Wer Entscheidungen  über die Verfügbarkeit und die Verteilung von Energieressourcen trifft, bündelt große Macht. Dies kann bereits auf regionaler Ebene zu Konflikten führen, wenn es um eine gerechte Verteilung der Energie geht. Auf nationaler oder internationaler Ebene nimmt die Komplexität zu und verstärkt damit die Gefahr von Konflikten in einer globalen Dimension. Diese Krisen könnten aus dem Machtungleichgewicht heraus entstehen.

Plastischer wird die Konfliktkategorie, wenn man sich zukünftige Ressourcenverteilungen vorstellt, bei denen das Nord-Süd-Gefälle zugunsten der Überlegenen ausfällt. (Eine kleinere mächtige Gruppe verfügt über den Großteil der Energie, mit der möglichen Folge einer Ausweitung des Nord-Süd Konflikts auf anderen Ebenen).

 

3.  Konflikte durch das Risiko der Ressourcennutzung:

Dieser weitere Konflikttyp kann sich aus den unsicheren Nutzungsmethoden entwickeln, denn viele Energieformen haben auch eine ökologische Belastung beziehungsweise ein solches Risiko[2]. Da die Gefährdung von Gesundheit und Wohlstand auf der Welt unterschiedlich gehandhabt wird, ergeben sich Konflikte.

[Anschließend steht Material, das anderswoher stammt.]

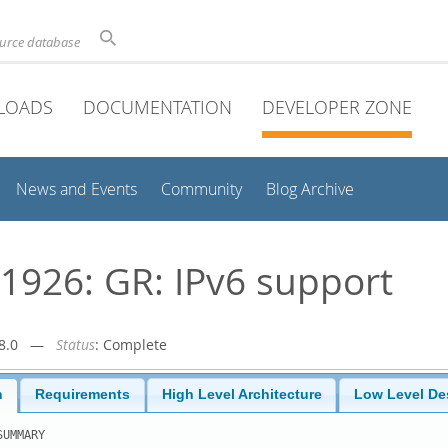
ource database
LOADS
DOCUMENTATION
DEVELOPER ZONE
News and Events
Community
Blog Archive
926: GR: IPv6 support
r-8.0 —
Status
: Complete
n
Requirements
High Level Architecture
Low Level De
UMMARY
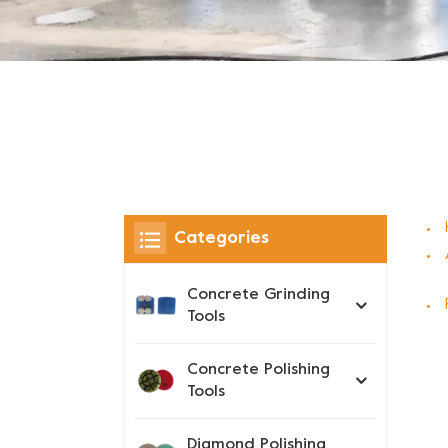
Categories
Concrete Grinding
Tools
Concrete Polishing
Tools
Diamond Polishing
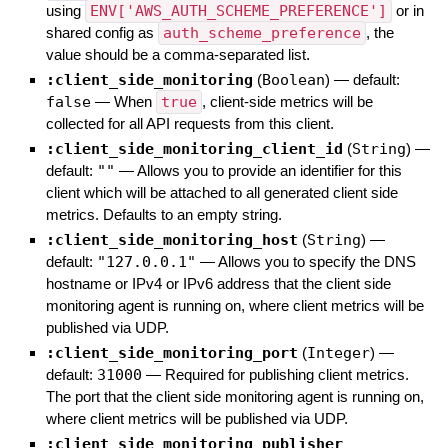
using
ENV['AWS_AUTH_SCHEME_PREFERENCE']
or in
shared config as
auth_scheme_preference
, the
value should be a comma-separated list.
:client_side_monitoring
(
Boolean
)
— default:
false
—
When
true
, client-side metrics will be
collected for all API requests from this client.
:client_side_monitoring_client_id
(
String
)
—
default:
""
—
Allows you to provide an identifier for this
client which will be attached to all generated client side
metrics. Defaults to an empty string.
:client_side_monitoring_host
(
String
)
—
default:
"127.0.0.1"
—
Allows you to specify the DNS
hostname or IPv4 or IPv6 address that the client side
monitoring agent is running on, where client metrics will be
published via UDP.
:client_side_monitoring_port
(
Integer
)
—
default:
31000
—
Required for publishing client metrics.
The port that the client side monitoring agent is running on,
where client metrics will be published via UDP.
:client_side_monitoring_publisher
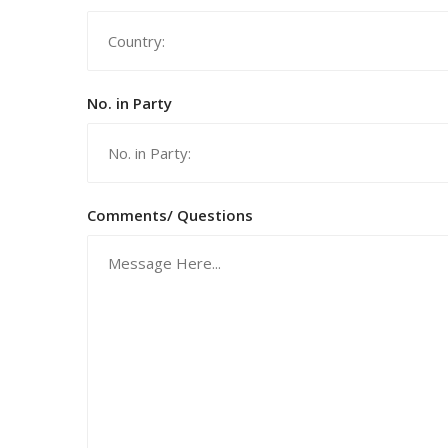
No. in Party
Comments/ Questions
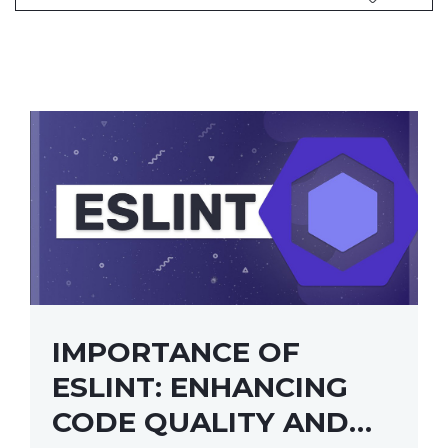
IMPORTANCE OF
ESLINT: ENHANCING
CODE QUALITY AND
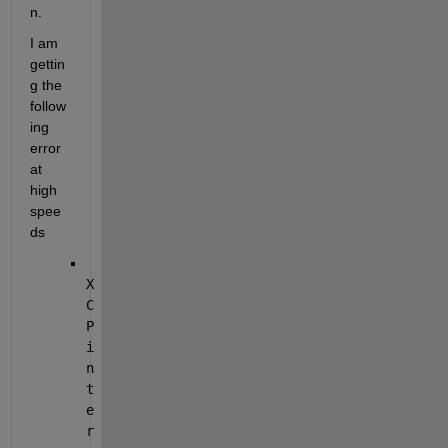
n. 
I am 
gettin
g the 
follow
ing 
error 
at 
high 
spee
ds
X
C
P 
i
n
t
e
r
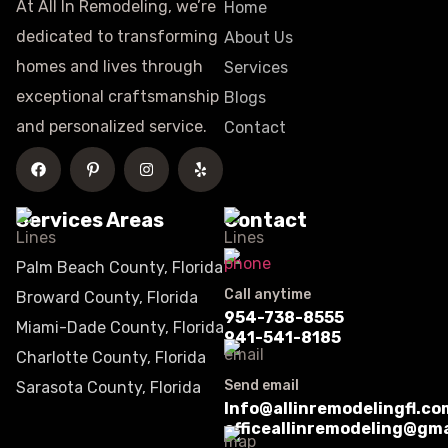
At All In Remodeling, we’re
Home
dedicated to transforming
About Us
homes and lives through
Services
exceptional craftsmanship
Blogs
and personalized service.
Contact
Services Areas
Contact
Palm Beach County, Florida
Call anytime
Broward County, Florida
954-738-8555
Miami-Dade County, Florida
941-541-8185
Charlotte County, Florida
Send email
Sarasota County, Florida
Info@allinremodelingfl.co
officeallinremodeling@gm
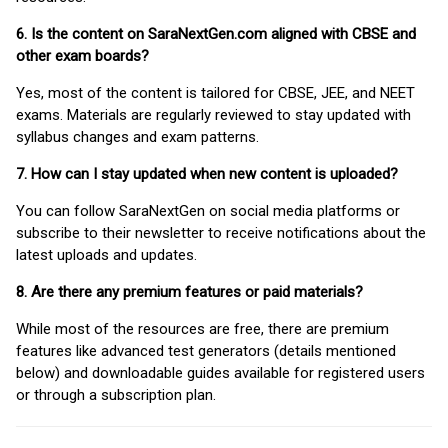
6. Is the content on SaraNextGen.com aligned with CBSE and
other exam boards?
Yes, most of the content is tailored for CBSE, JEE, and NEET
exams. Materials are regularly reviewed to stay updated with
syllabus changes and exam patterns.
7. How can I stay updated when new content is uploaded?
You can follow SaraNextGen on social media platforms or
subscribe to their newsletter to receive notifications about the
latest uploads and updates.
8. Are there any premium features or paid materials?
While most of the resources are free, there are premium
features like advanced test generators (details mentioned
below) and downloadable guides available for registered users
or through a subscription plan.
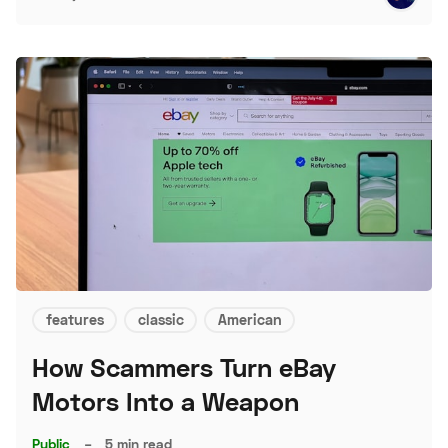
features
classic
American
How Scammers Turn eBay
Motors Into a Weapon
Public
–
5 min read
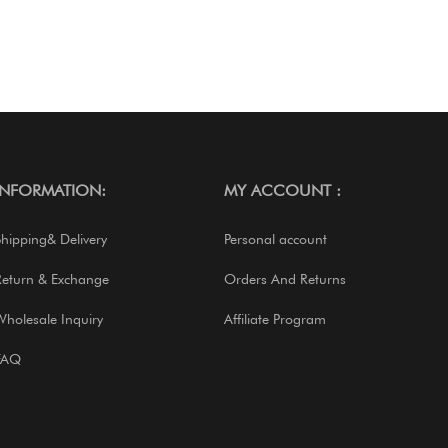
INFORMATION:
MY ACCOUNT :
Shipping& Delivery
Personal account
Return & Exchange
Orders And Returns
Wholesale Inquiry
Affiliate Program
FAQ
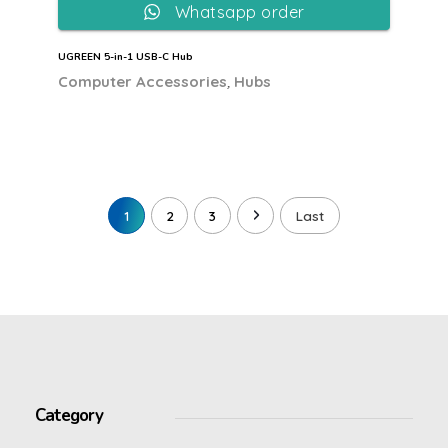
Whatsapp order
UGREEN 5-in-1 USB-C Hub
,
Computer Accessories
Hubs
1
2
3
Last
Category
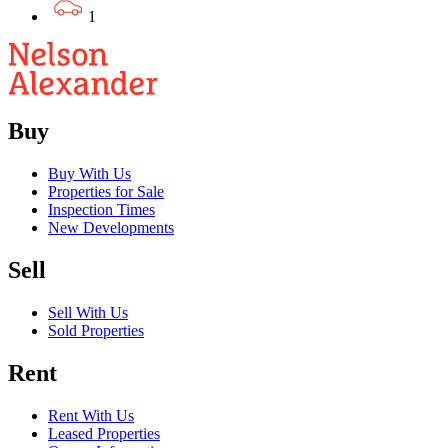
1
Buy
Buy With Us
Properties for Sale
Inspection Times
New Developments
Sell
Sell With Us
Sold Properties
Rent
Rent With Us
Leased Properties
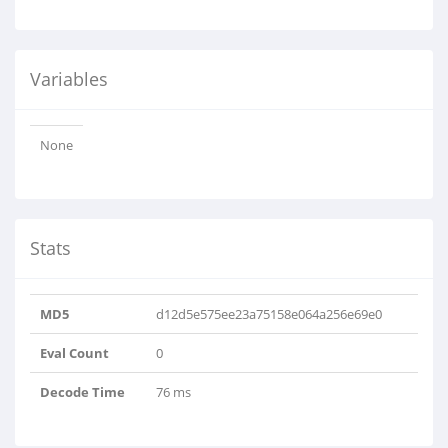
Variables
None
Stats
MD5
d12d5e575ee23a75158e064a256e69e0
Eval Count
0
Decode Time
76 ms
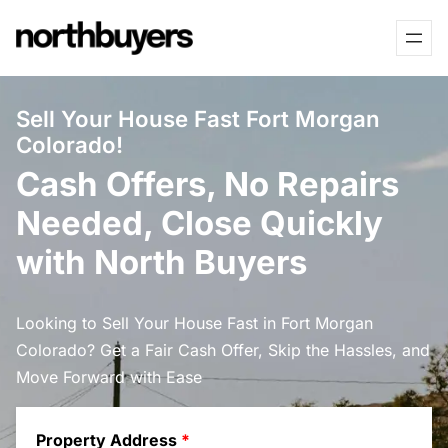
Skip
to
content
Sell Your House Fast Fort Morgan
Colorado!
Cash Offers, No Repairs
Needed, Close Quickly
with North Buyers
Looking to Sell Your House Fast in Fort Morgan
Colorado? Get a Fair Cash Offer, Skip the Hassles, and
Move Forward with Ease
Property Address
*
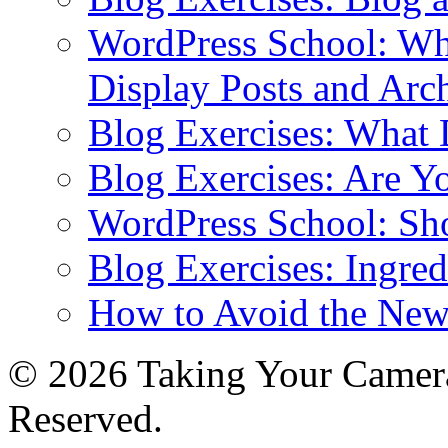
WordPress School: Wha
Display Posts and Arc
Blog Exercises: What
Blog Exercises: Are Y
WordPress School: Sh
Blog Exercises: Ingred
How to Avoid the New
© 2026 Taking Your Camera
Reserved.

Es kann sich sowohl um langfristige Umweltschäden handeln, als auch klimabedingte Krisen und Energie-Förderunfälle.


4.  Konflikt Mensch-Natur:

Die Kategorie bezieht sich auf die möglichen Folgen von übertriebenem Ressourcenabbau oder übergangenen Umweltaspekten, die sich langfristig rächen; beispielsweise die Abholzung des Regenwalds,  Staudammprojekte, radioaktiver Müll, Klimaveränderungen und der Verlust der Biodiversität. 

 

5.  Konflikte um Ziele und Mittel:

Dieser Aspekt betrifft die Uneinigkeit bei Entscheidungen. Im Gegensatz zu den vorherigen Typen, die systembedingt entstehen können, handelt es sich bei diesem Typ um gescheiterte Verhandlungen. Wenn Akteure keinen Konsens finden können und nicht bereit sind, Zugeständnisse zu machen, können Konflikte über das „wie“ und „warum“ entstehen.

 

Auch wenn diese Konfliktausbildungen teilweise extrem erscheinen und für die Länder der EU in naher Zukunft wohl nicht zutreffen werden, können die Entwicklungen in weniger stabilen Regionen Auswirkungen auf die Energiesicherheit innerhalb der EU haben und damit eine abgeschwächte Form der Konflikttypen herausfordern.